Wherever they live, smallholder farmers face complex challenges. According to Juna Shrestha, Executive Director at ClimateRe, production is the most discussed and also addressed problem. “Most of the development and agriculture interventions are related to it [production]. But markets are difficult – in Nepal, for example, smallholders face price dumping, lack of liquidity, and production costs are higher than revenue. Socio-cultural and structural problems such as land fragmentation and labour shortage are also a major problem,” she says.
When families don’t have the capacity to absorb a shock, they often resort to costly coping mechanisms which simply push them further into long-term poverty, such as reducing meals, shedding assets or removing children from school. “These desperate measures can lead to food insecurity and loss of livelihood, and pass the burden of poverty [on] to the next generation,” says Tara Chiu, Associate Director of the MRR Innovation Lab. “Even before a shock occurs, families cope by allowing potentially profitable but costly opportunities to pass by, knowing the dire consequences if – likely, when – disaster strikes.”
As if these challenges weren’t enough, climate change – as last December’s Expert Forum highlighted – is also bad for your health. “Insurers can help by developing solutions such as parametric insurance – not just for extreme weather events but for pandemics – which guarantee fast automatic payouts,” said Dr Astrid Zwick, Head of Secretariat at the InsuResilience Global Partnership.
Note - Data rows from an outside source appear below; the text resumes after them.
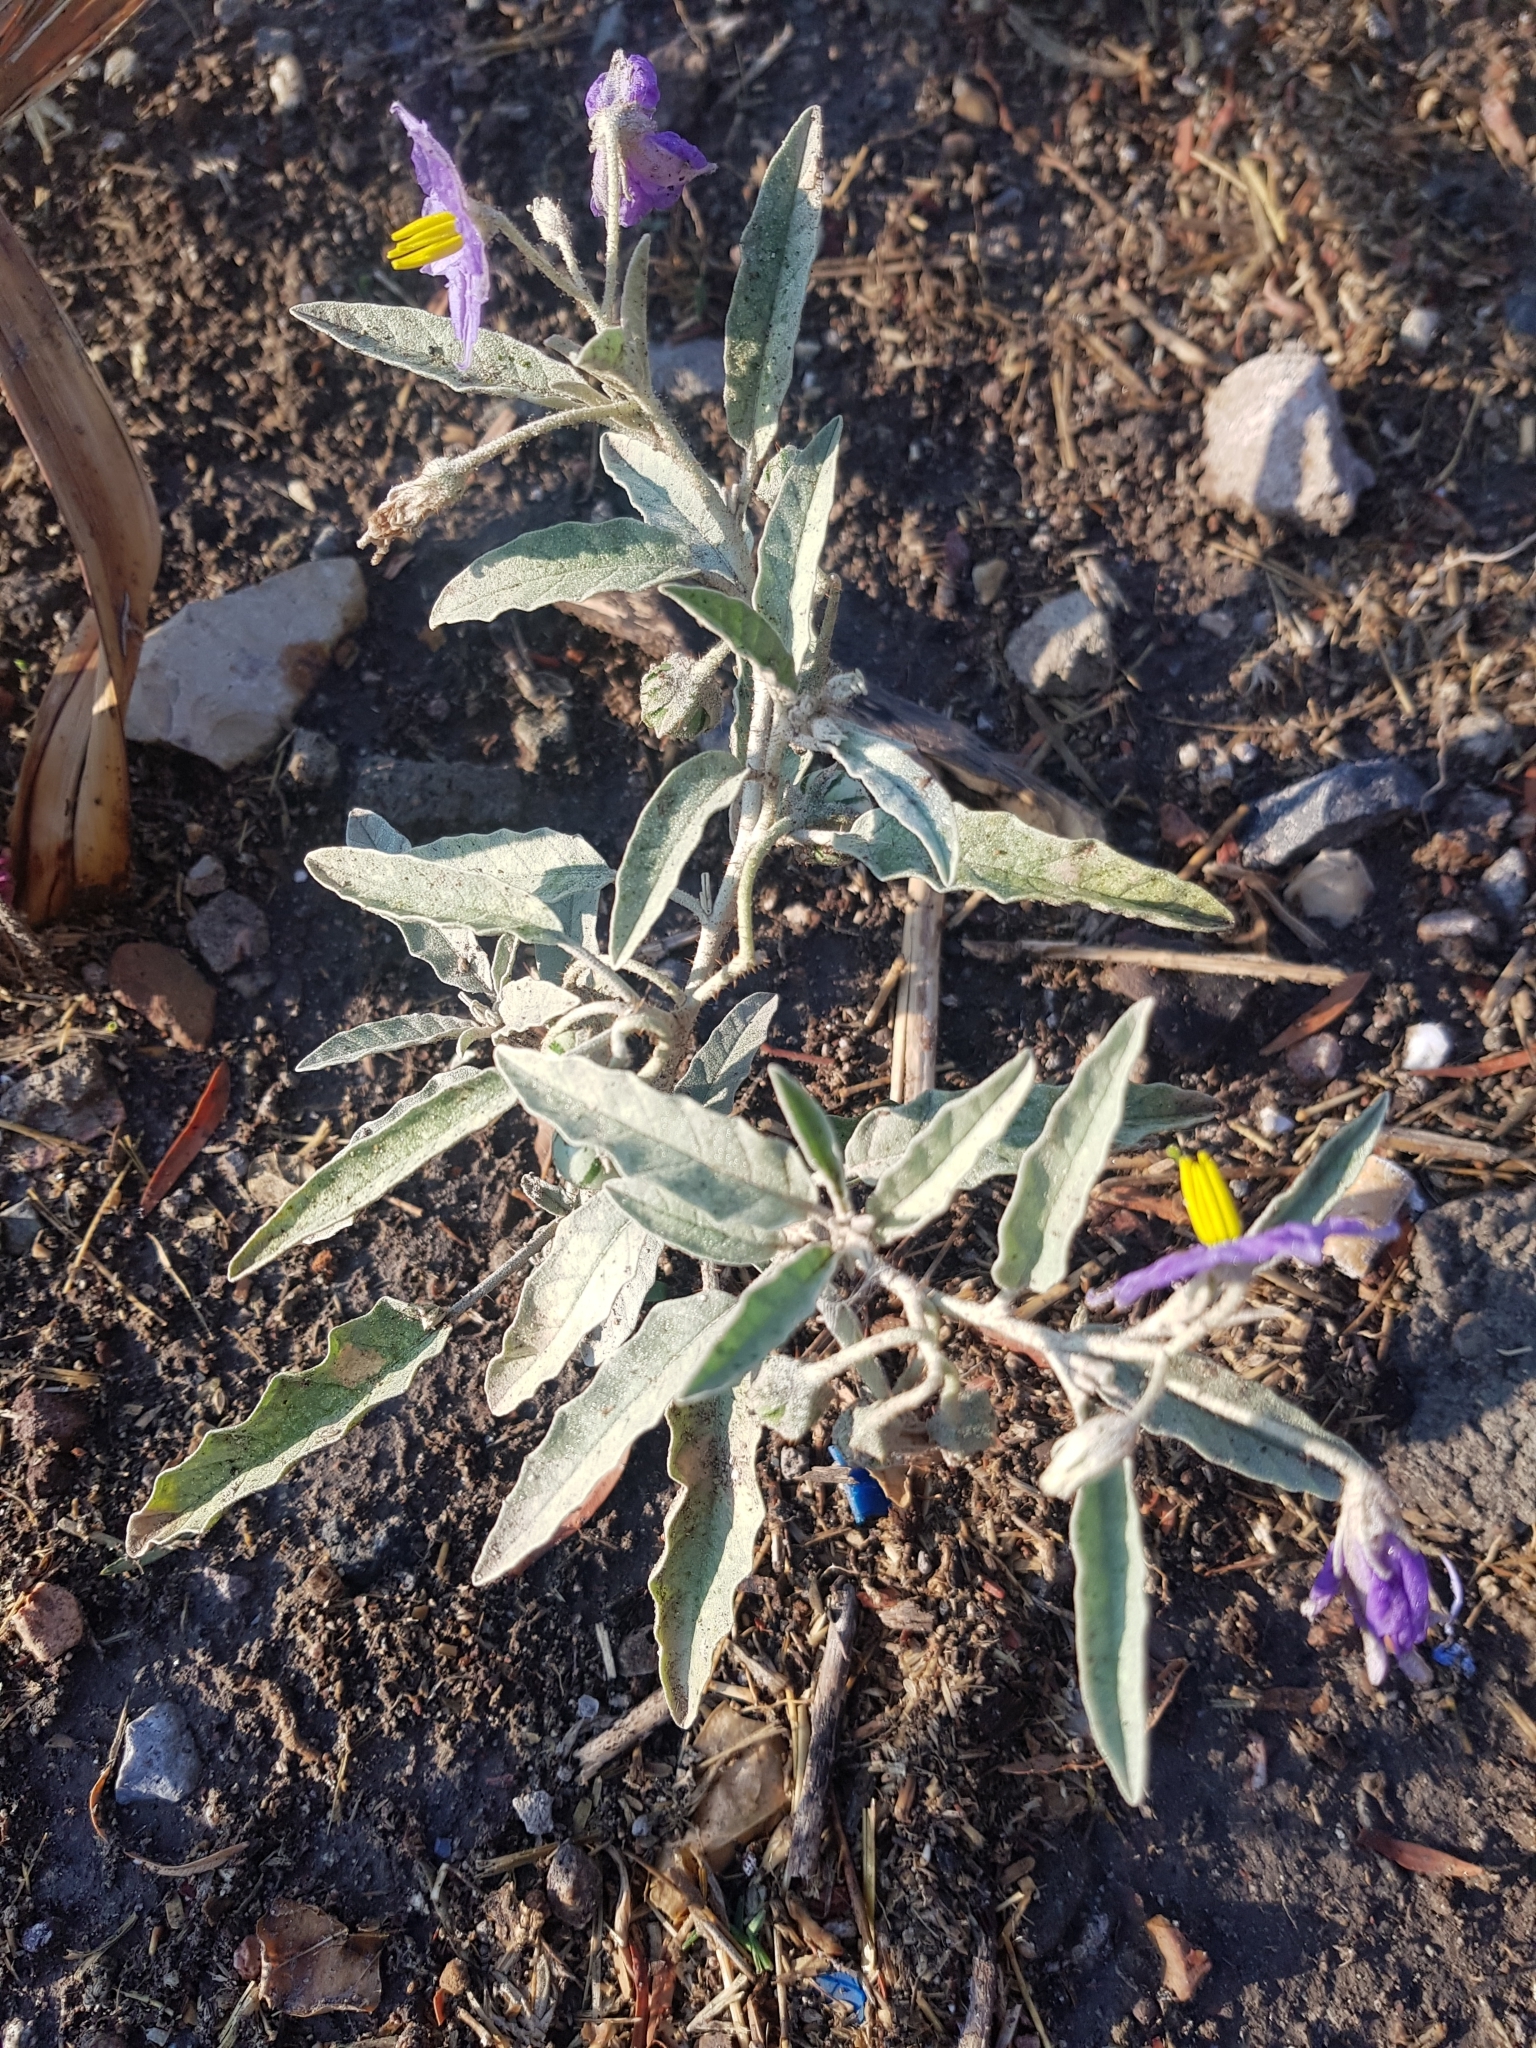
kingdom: Plantae
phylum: Tracheophyta
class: Magnoliopsida
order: Solanales
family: Solanaceae
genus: Solanum
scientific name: Solanum elaeagnifolium
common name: Silverleaf nightshade
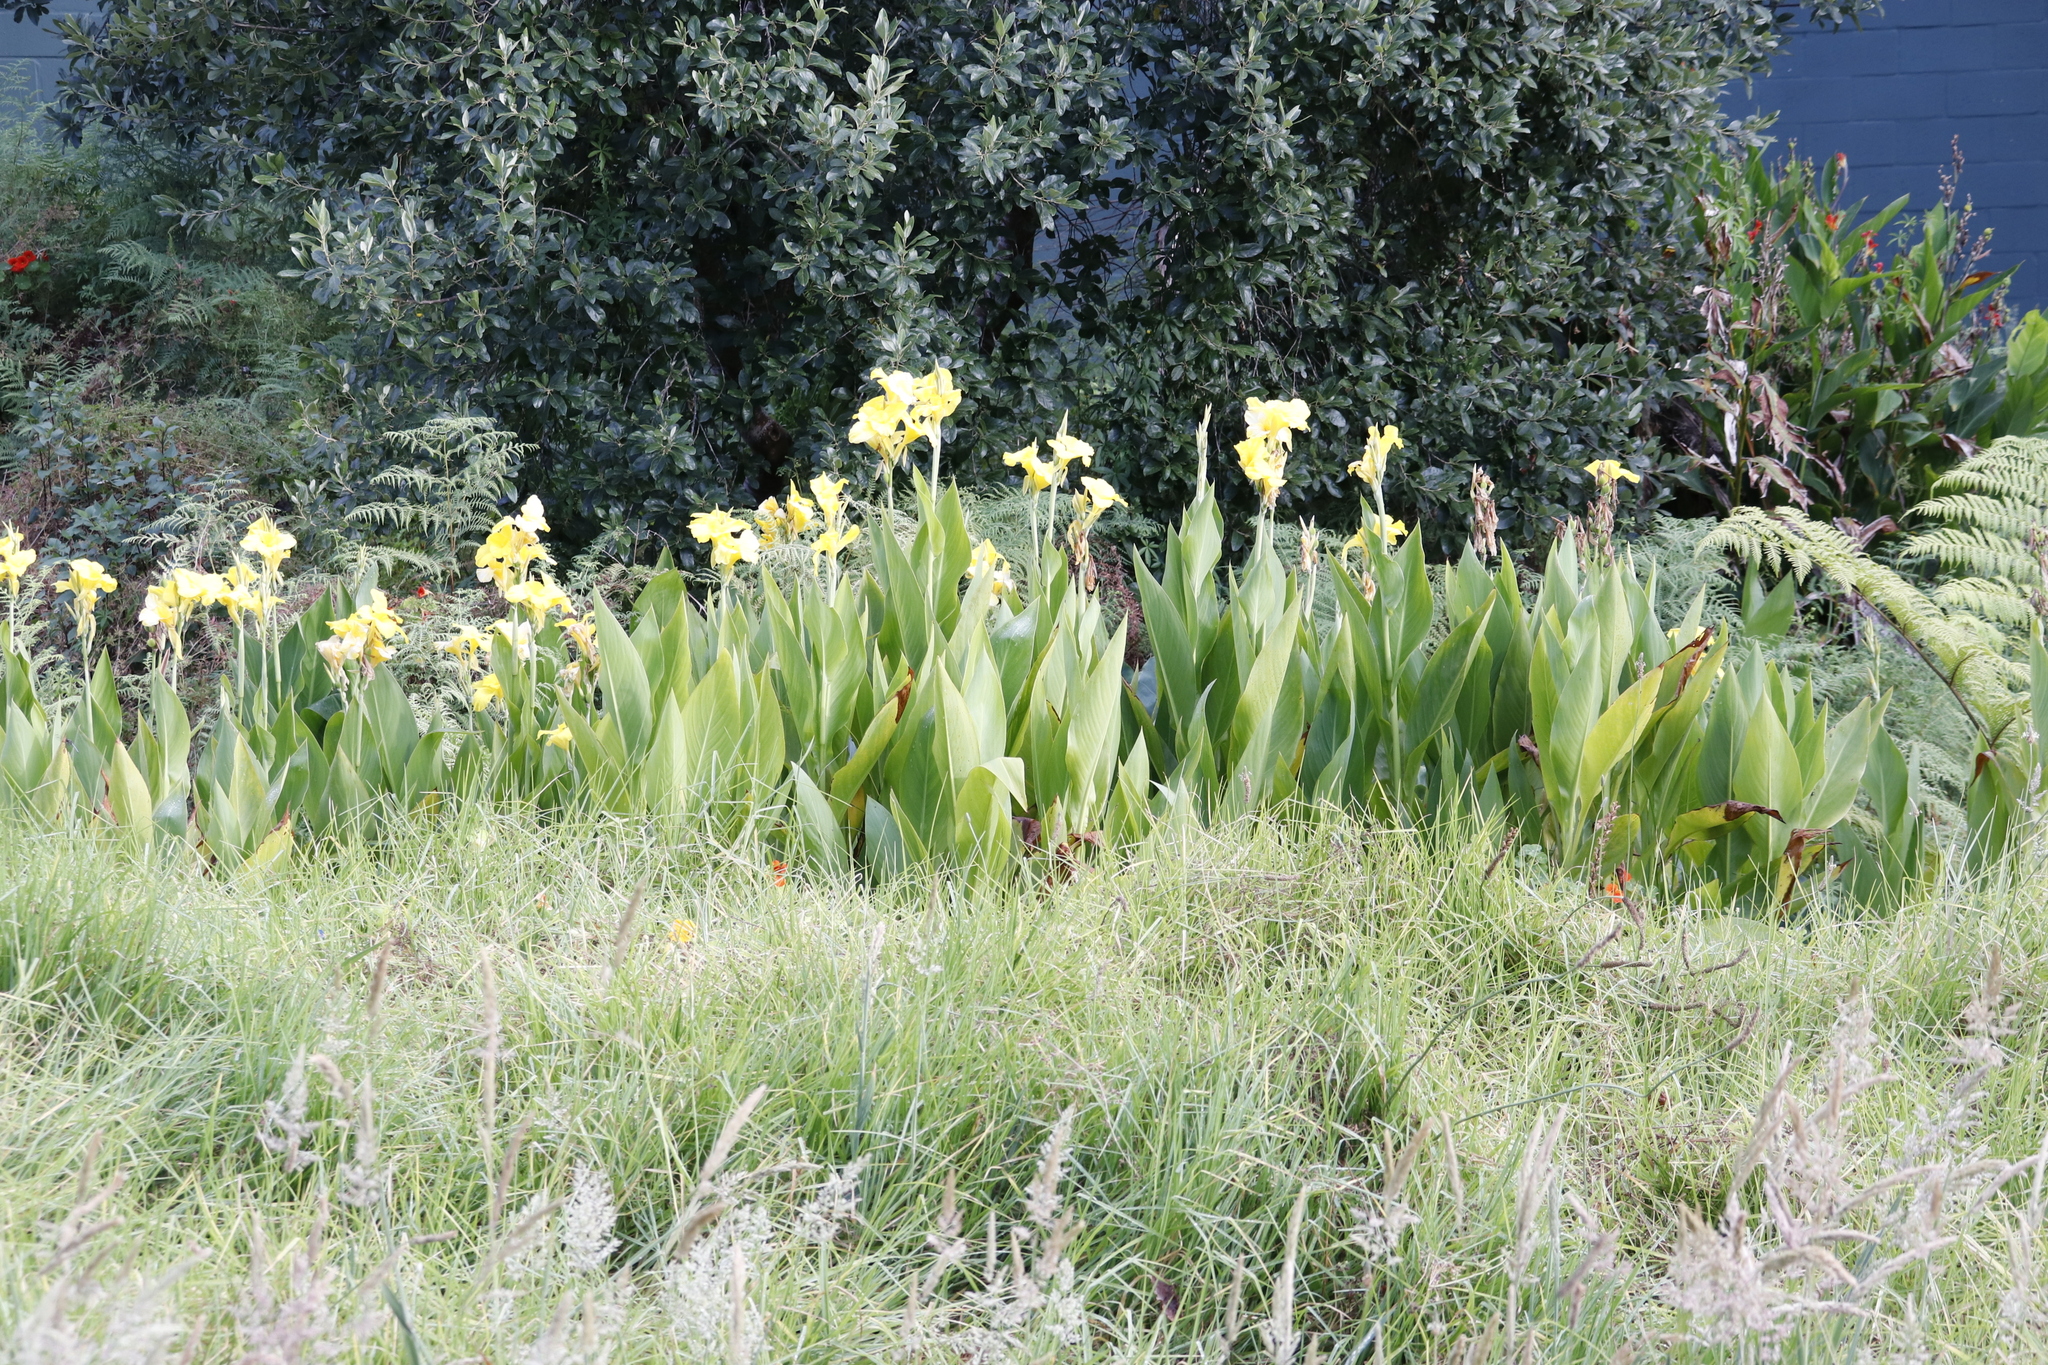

Migration from rural to urban areas – exacerbated by unpredictable weather patterns, drought and decreasing crop yields – is already helping the spread of diseases such as malaria, dengue fever and zika virus.
For smallholder farmers in climate-vulnerable countries, insurance can help but it is by no means the complete solution. “Agricultural insurance is generally used to protect against crop, livestock, forestry or aquaculture losses,” says Mathieu Dubreuil. “But it should only be used to cover residual risks that cannot be managed in other ways. Agricultural insurance works best when it is integrated with other agricultural risk management approaches.”